72      Meer in het bijzonder strekte het faxbericht van 18 november 2002 er enerzijds toe, een aantal vakjes in te vullen die in het antwoord van 8 november 2002 waren opengelaten in de kostentabel in punt 1 van afdeling F‑4, met als opschrift „Productiekosten”, van de antidumpingvragenlijst (hierna: „tabel F‑4.1”), en anderzijds de Commissie te laten weten dat de productiekosten van de bijproducten reeds waren afgetrokken van de nieuwe bedragen in die tabel. Zodoende werd het totaalbedrag van de productiekosten van para-kresol in het onderzoekstijdvak, dat volgens de gegevens in tabel F‑4.1, in de versie van 8 november 2002, [vertrouwelijk] CNY bedroeg, in de op 18 november 2002 aan de Commissie toegezonden versie van de tabel teruggebracht tot een bedrag van [vertrouwelijk] CNY.

73      Hieruit volgt, dat verzoekster bij faxbericht van 18 november 2002 heeft gevorderd dat de productiekosten van para-kresol in het onderzoekstijdvak op [vertrouwelijk] CNY, en niet op [vertrouwelijk] CNY, zouden worden vastgesteld, wat dus neerkomt op een verlaging met [vertrouwelijk] CNY, die volgens verzoekster overeenstemde met de productiekosten van de bijproducten in het onderzoekstijdvak.

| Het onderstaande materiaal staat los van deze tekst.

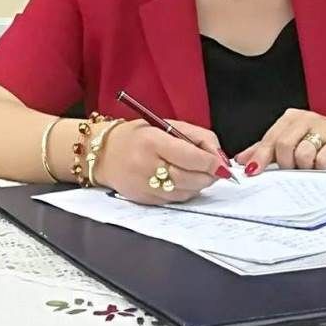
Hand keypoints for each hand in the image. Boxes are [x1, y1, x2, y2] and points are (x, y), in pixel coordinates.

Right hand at [94, 119, 227, 203]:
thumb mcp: (165, 124)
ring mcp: (144, 186)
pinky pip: (175, 200)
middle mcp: (147, 166)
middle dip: (209, 175)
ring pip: (185, 192)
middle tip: (217, 170)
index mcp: (152, 141)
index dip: (212, 162)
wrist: (103, 154)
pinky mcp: (145, 200)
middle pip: (190, 178)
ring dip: (200, 184)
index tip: (222, 163)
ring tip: (200, 173)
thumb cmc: (137, 136)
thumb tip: (219, 157)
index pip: (191, 157)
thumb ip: (196, 137)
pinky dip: (186, 192)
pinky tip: (185, 181)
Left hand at [235, 109, 325, 175]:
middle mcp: (307, 119)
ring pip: (302, 154)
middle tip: (293, 170)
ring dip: (304, 167)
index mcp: (292, 118)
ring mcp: (324, 128)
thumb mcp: (294, 142)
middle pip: (283, 145)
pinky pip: (321, 161)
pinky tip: (325, 166)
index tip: (251, 173)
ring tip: (313, 166)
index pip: (270, 138)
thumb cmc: (324, 143)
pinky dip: (320, 169)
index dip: (259, 157)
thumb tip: (241, 160)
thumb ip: (268, 150)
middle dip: (285, 164)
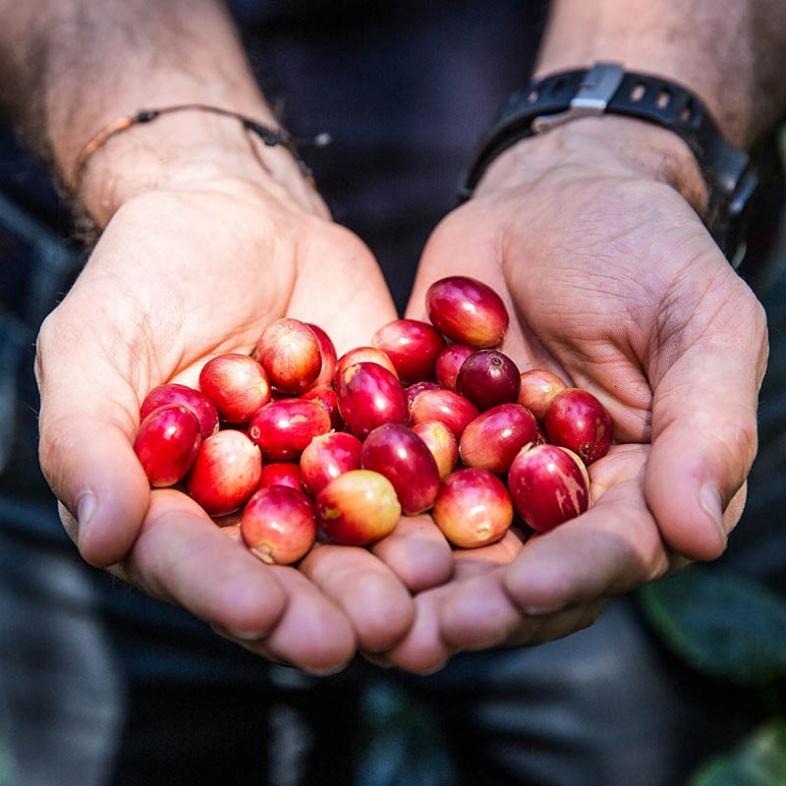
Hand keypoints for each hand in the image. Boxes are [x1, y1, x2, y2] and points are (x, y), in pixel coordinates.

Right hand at [35, 152, 451, 672]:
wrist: (236, 213)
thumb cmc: (146, 274)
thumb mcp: (94, 343)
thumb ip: (87, 438)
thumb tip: (100, 536)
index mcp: (170, 501)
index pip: (192, 561)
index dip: (225, 592)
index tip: (266, 615)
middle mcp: (250, 502)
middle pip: (288, 566)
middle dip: (332, 599)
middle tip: (379, 631)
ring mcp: (320, 470)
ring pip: (360, 530)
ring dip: (398, 563)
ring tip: (434, 581)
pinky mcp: (377, 432)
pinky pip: (410, 464)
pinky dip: (441, 487)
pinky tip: (476, 509)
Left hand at [377, 116, 764, 669]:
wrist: (555, 196)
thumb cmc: (647, 251)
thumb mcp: (703, 323)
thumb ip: (710, 424)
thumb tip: (698, 533)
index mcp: (634, 487)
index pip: (608, 550)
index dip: (568, 578)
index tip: (522, 595)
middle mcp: (554, 496)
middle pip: (517, 568)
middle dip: (472, 603)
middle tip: (420, 634)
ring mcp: (480, 468)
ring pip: (445, 536)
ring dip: (405, 575)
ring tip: (363, 607)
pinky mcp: (420, 433)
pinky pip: (388, 471)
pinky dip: (357, 497)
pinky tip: (315, 520)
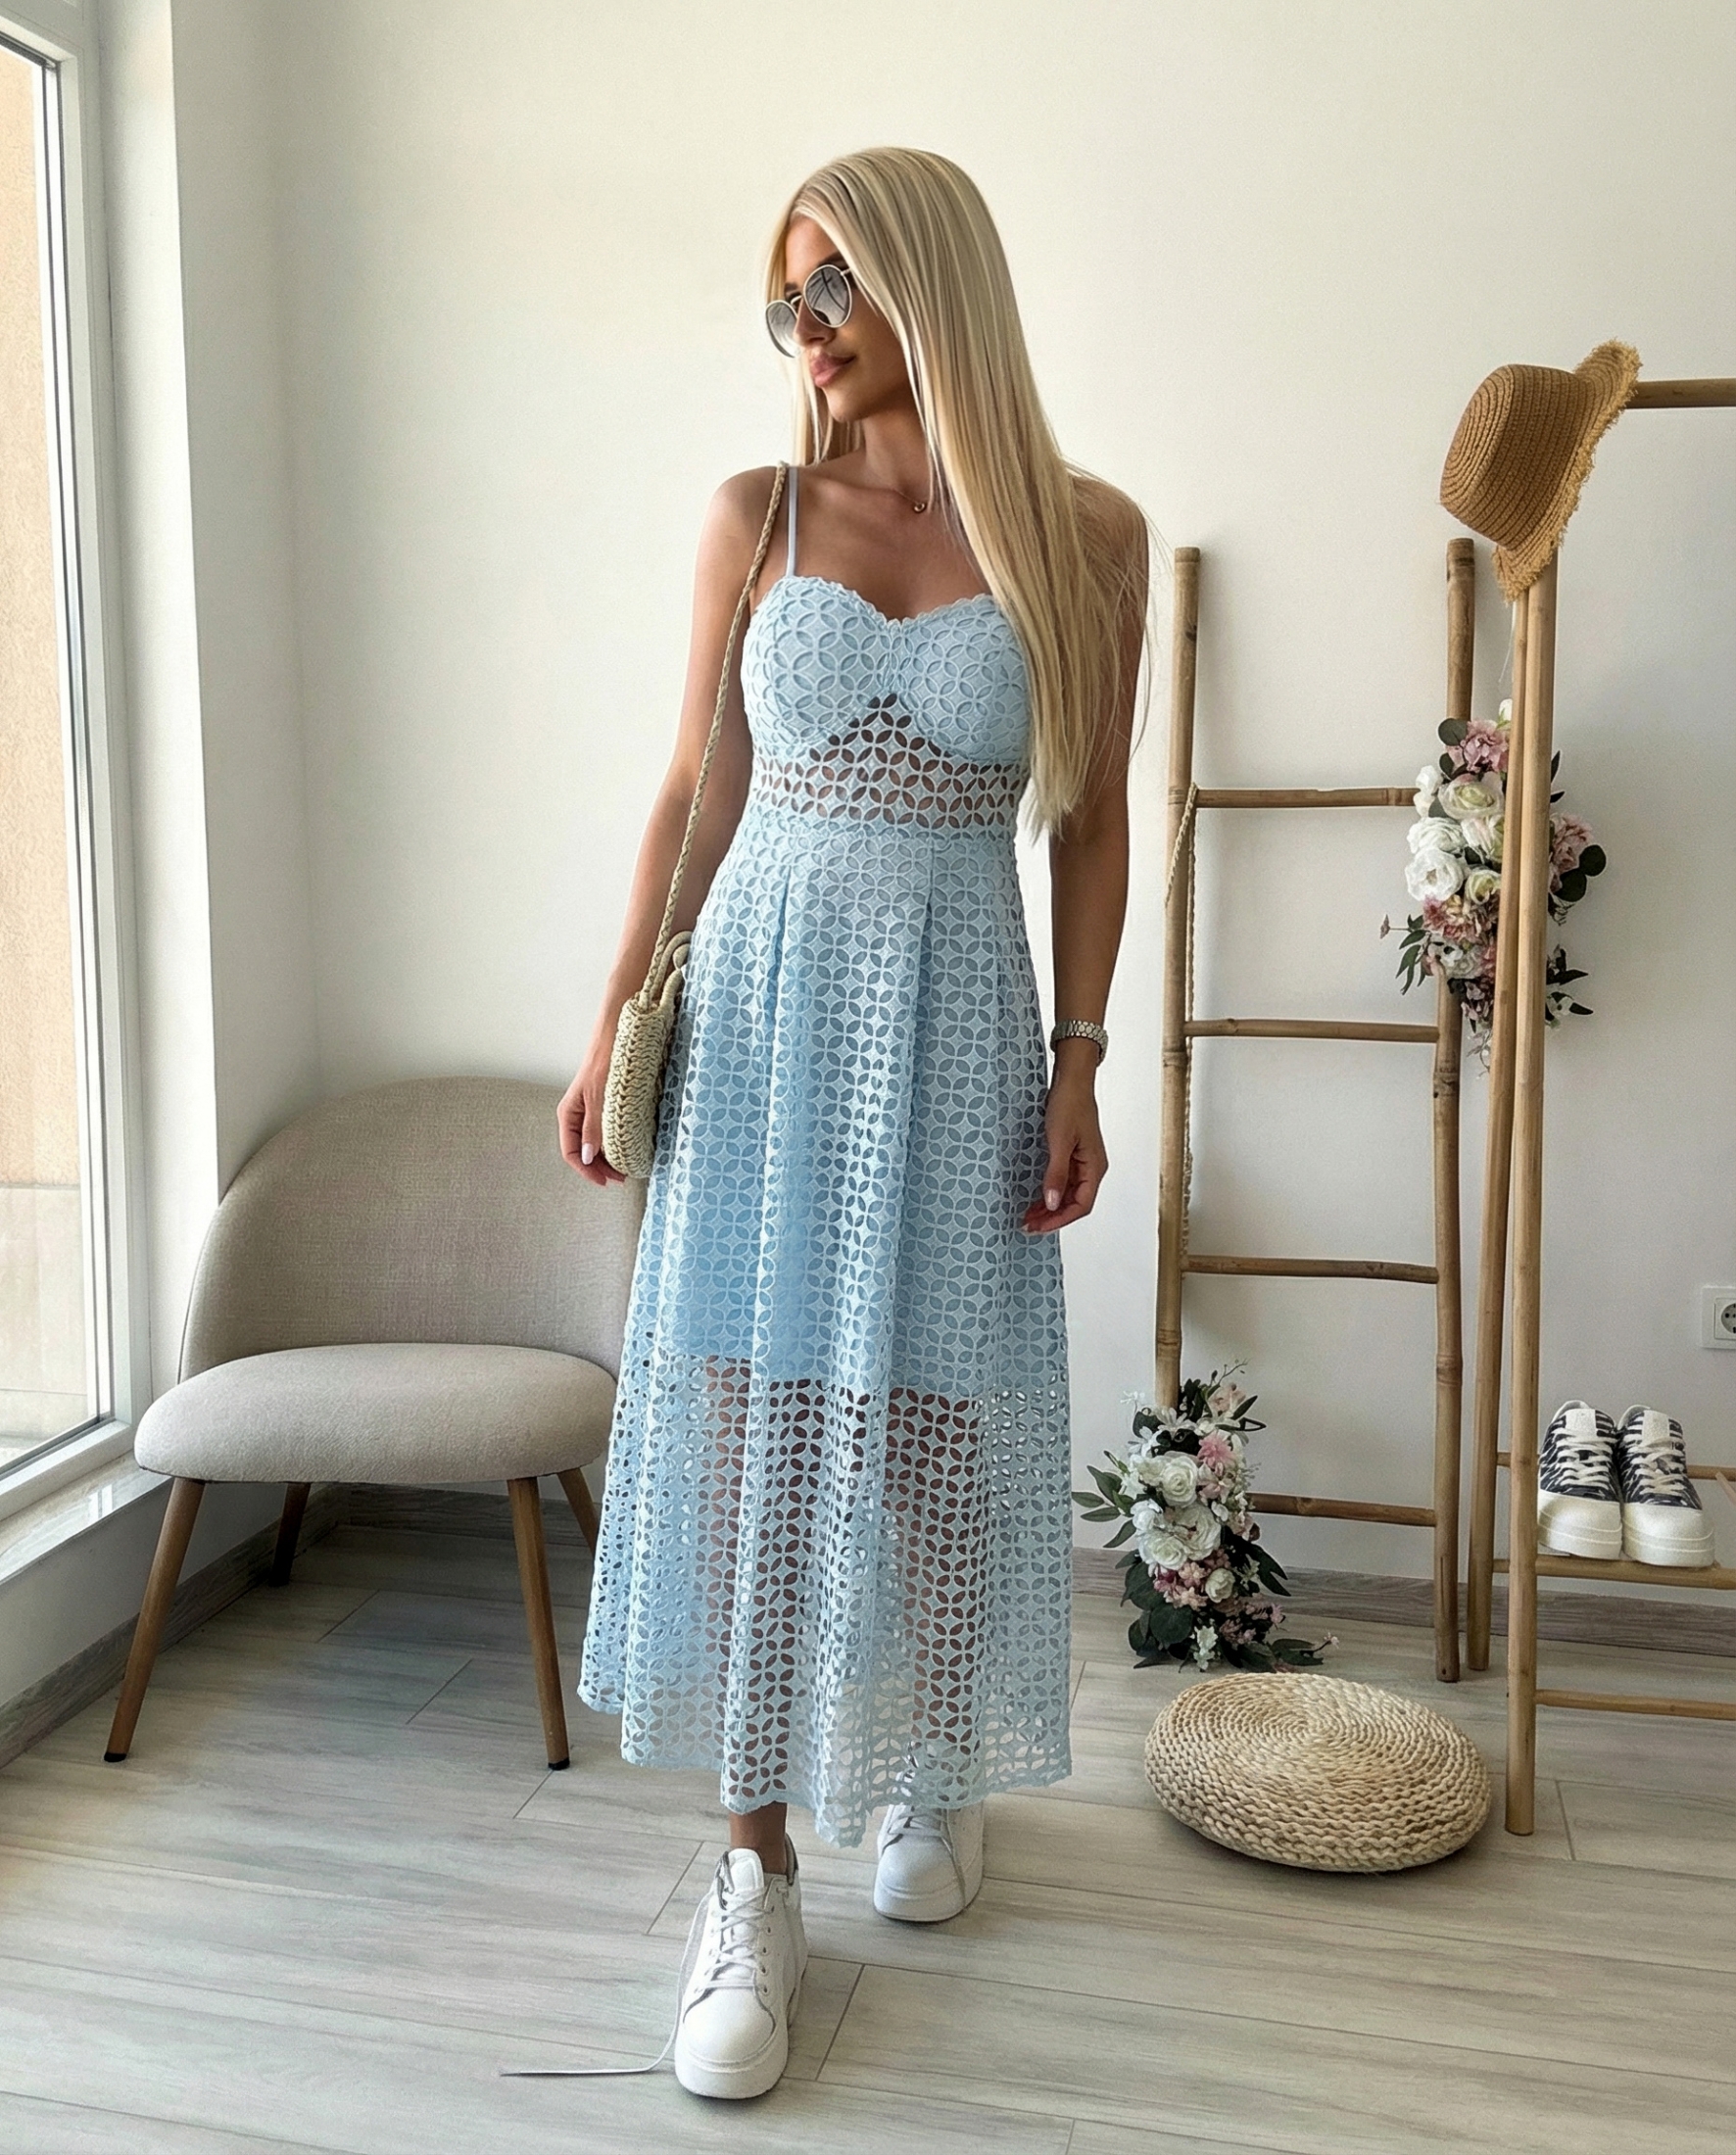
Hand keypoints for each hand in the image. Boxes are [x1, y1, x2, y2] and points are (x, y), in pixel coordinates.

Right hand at [558, 1028, 626, 1185]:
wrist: (617, 1033)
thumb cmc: (606, 1060)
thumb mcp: (600, 1097)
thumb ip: (594, 1127)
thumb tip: (588, 1157)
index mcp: (569, 1113)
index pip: (571, 1152)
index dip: (587, 1170)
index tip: (606, 1181)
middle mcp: (577, 1114)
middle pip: (584, 1150)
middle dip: (600, 1167)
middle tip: (622, 1177)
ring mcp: (590, 1110)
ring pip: (595, 1142)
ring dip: (608, 1157)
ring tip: (627, 1167)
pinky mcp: (604, 1105)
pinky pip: (605, 1130)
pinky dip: (614, 1142)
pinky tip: (627, 1147)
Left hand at [1022, 1063, 1106, 1232]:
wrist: (1072, 1080)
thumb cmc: (1070, 1104)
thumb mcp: (1059, 1141)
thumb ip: (1056, 1174)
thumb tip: (1053, 1203)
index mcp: (1095, 1167)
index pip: (1081, 1205)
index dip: (1060, 1219)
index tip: (1039, 1226)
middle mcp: (1092, 1168)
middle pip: (1075, 1203)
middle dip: (1052, 1217)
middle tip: (1028, 1225)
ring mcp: (1083, 1162)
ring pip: (1068, 1194)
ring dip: (1050, 1207)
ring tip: (1029, 1215)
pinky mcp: (1073, 1154)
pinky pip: (1064, 1181)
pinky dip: (1051, 1192)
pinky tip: (1037, 1197)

74      Het Gerecht wijst er bovendien op, dat het bedrag van [vertrouwelijk] CNY, net als het bedrag van [vertrouwelijk] CNY reeds in het antwoord van 8 november 2002 was vermeld. Zo was dit laatste bedrag vermeld in het vakje „Onderzoekstijdvak/Totale productiekosten” (IP/Total Production Cost) van de samenvattende kostentabel in afdeling F‑4, punt 2, van de op 8 november 2002 aan de Commissie toegezonden antidumpingvragenlijst (hierna: „tabel F‑4.2”).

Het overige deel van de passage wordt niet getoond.